Bush administration officials respond that they have already overseen significant security improvements. They cite the federalization of airport security workers, a dramatic increase in the government's supply of vaccines and other drugs needed for treatment of smallpox and other bioterrorism agents, systematic searches of shipping containers at U.S. and some foreign ports, and the expenditure of more than $31 billion.

Most important, they say, the new agency will overcome the government intelligence and security failures that made it possible for 19 hijackers to commandeer four airliners on Sept. 11, 2001, killing about 3,000 people.

The new department's information analysis unit will process intelligence information from the FBI, CIA and other security agencies. It will "connect the dots, assess the threats and then decide how to take action on them," Johndroe said.

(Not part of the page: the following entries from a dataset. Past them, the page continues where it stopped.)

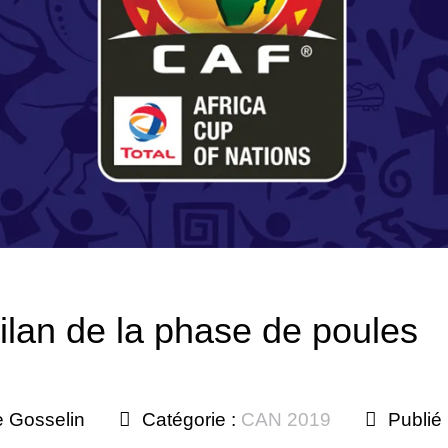
ilan de la phase de poules
e Gosselin
Catégorie :
CAN 2019
Publié 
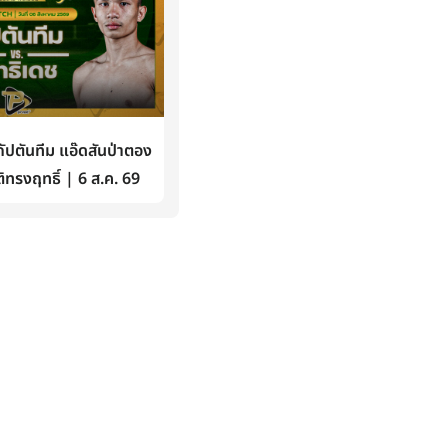
ปตันทีม แอ๊ดสันป่าตอง
ิทรงฤทธิ์ | 6 ส.ค. 69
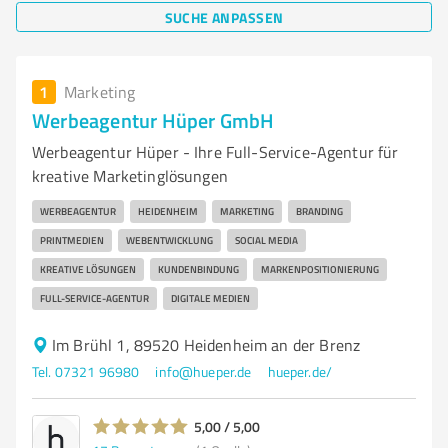
SUCHE ANPASSEN
1
Marketing
Werbeagentur Hüper GmbH
Werbeagentur Hüper - Ihre Full-Service-Agentur für
kreative Marketinglösungen
WERBEAGENTUR
HEIDENHEIM
MARKETING
BRANDING
PRINTMEDIEN
WEBENTWICKLUNG
SOCIAL MEDIA
KREATIVE LÖSUNGEN
KUNDENBINDUNG
MARKENPOSITIONIERUNG
FULL-SERVICE-AGENTUR
DIGITALE MEDIEN
Im Brühl 1, 89520 Heidenheim an der Brenz
Tel. 07321 96980
info@hueper.de
hueper.de/
5,00 / 5,00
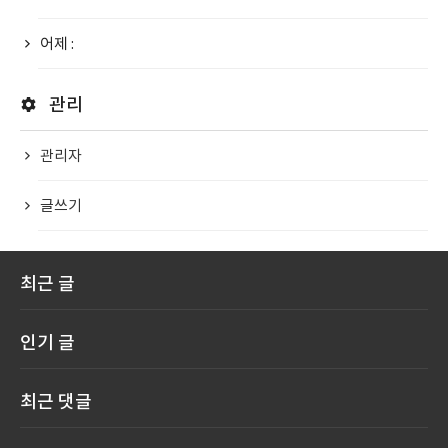
어제 :
관리
관리자
글쓰기
최근 글
인기 글
최근 댓글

The critical departure from how the government has operated, Johndroe said, is the action piece. "This will be the first time the federal government has had a department to do that."

Outside observers agree that, while the department faces enormous administrative, cultural and technological challenges, a lot has been done to get it up and running.

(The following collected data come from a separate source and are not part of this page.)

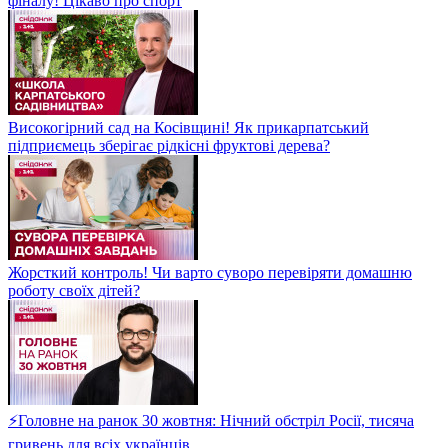
фіналу! Цікаво про спорт
Високогірний сад на Косівщині! Як прикарпатський
підприємець зберігає рідкісні фруктові дерева?
Жорсткий контроль! Чи варто суворо перевіряти домашню
роботу своїх дітей?
⚡Головне на ранок 30 жовтня: Нічний обстріл Росії, тисяча
гривень для всіх українців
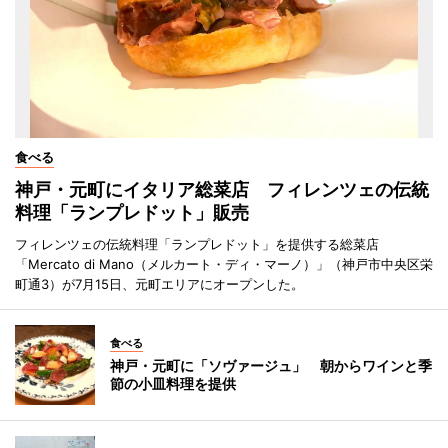
食べる
神戸・元町にイタリア総菜店 フィレンツェの伝統
料理「ランプレドット」販売
フィレンツェの伝統料理「ランプレドット」を提供する総菜店
「Mercato di Mano（メルカート・ディ・マーノ）」（神戸市中央区栄
町通3）が7月15日、元町エリアにオープンした。
食べる
神戸・元町に「ソヴァージュ」 朝からワインと季
節の小皿料理を提供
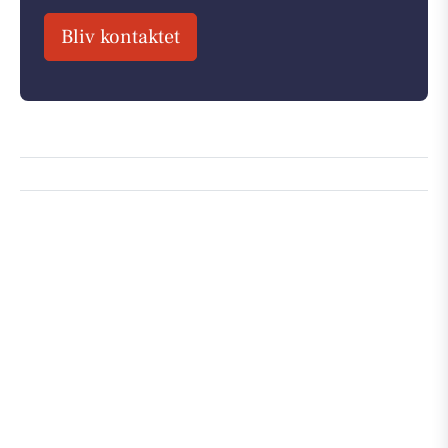
Bliv kontaktet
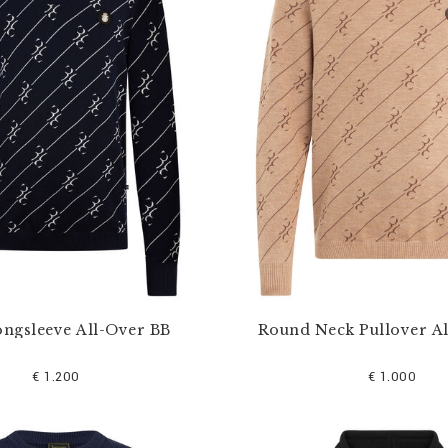
ongsleeve All-Over BB
Round Neck Pullover A
€ 1.200
€ 1.000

Even on the all-important task of figuring out how to convert intelligence information into action that will protect America from attack, "there is a great deal of momentum," said Phil Anderson, a senior fellow at the private Center for Strategic and International Studies who is familiar with some of the planning. "That's very reassuring."

As early as July, the Office of Management and Budget began directing the heads of the agencies that would move to the proposed department to stop all major spending on information technology and management systems until the needs of the new department could be determined.

"Although the Congress has not approved the new department," OMB Director Mitchell E. Daniels Jr. said in a July 19 memo, "these steps are critical to advance the federal government's overall homeland security mission in an efficient and cost-effective manner."

Transition staffers have been working hard to link the computer systems of the component agencies so that they can communicate with one another. Based on calls he has received soliciting his advice, Michael Scardaville, a policy analyst at the conservative Heritage Foundation, believes the transition office has almost completed this task.

Transition staffers have also been considering where to house the new department. "Don't expect a massive, Pentagon-style building," Johndroe said.

Anderson, whose work gets to the heart of the new department's mission, said it could offer the nation a new, more sophisticated level of "threat vulnerability integration" -- a method allocating defensive resources based on assessments of terrorist threats and security weaknesses.

Three administration officials -- Adm. James M. Loy, director of the Transportation Security Administration; Jerome M. Hauer, director of the Office of Public Health Preparedness at the Health and Human Services Department; and Winston P. Wiley, a deputy director of the CIA -- participated last month in "Silent Vector," a privately funded emergency simulation exercise conducted by Anderson and others.

The officials were given mock intelligence information indicating that within two days, terrorist teams would attack energy facilities on the East Coast.

Anderson would not say how the officials chose which of about 1,000 targets to protect, or how successful their efforts were. But he said his experience with the exercise and his knowledge of the transition operation assured him that homeland security officials "are doing what citizens should want them to do."

Light cautions that it is the not-so-sensational task of creating a workforce unified behind a core mission that poses the greatest challenge for the department.

"There's no technology I know on Earth that's going to make an immigration agent want to work with a customs inspector," he said. "It is going to take a secretary with a lot of grace and ability. If Moses were available, I'd appoint him."

In Moses' absence, the president is looking closely at Ridge, director of his Office of Homeland Security.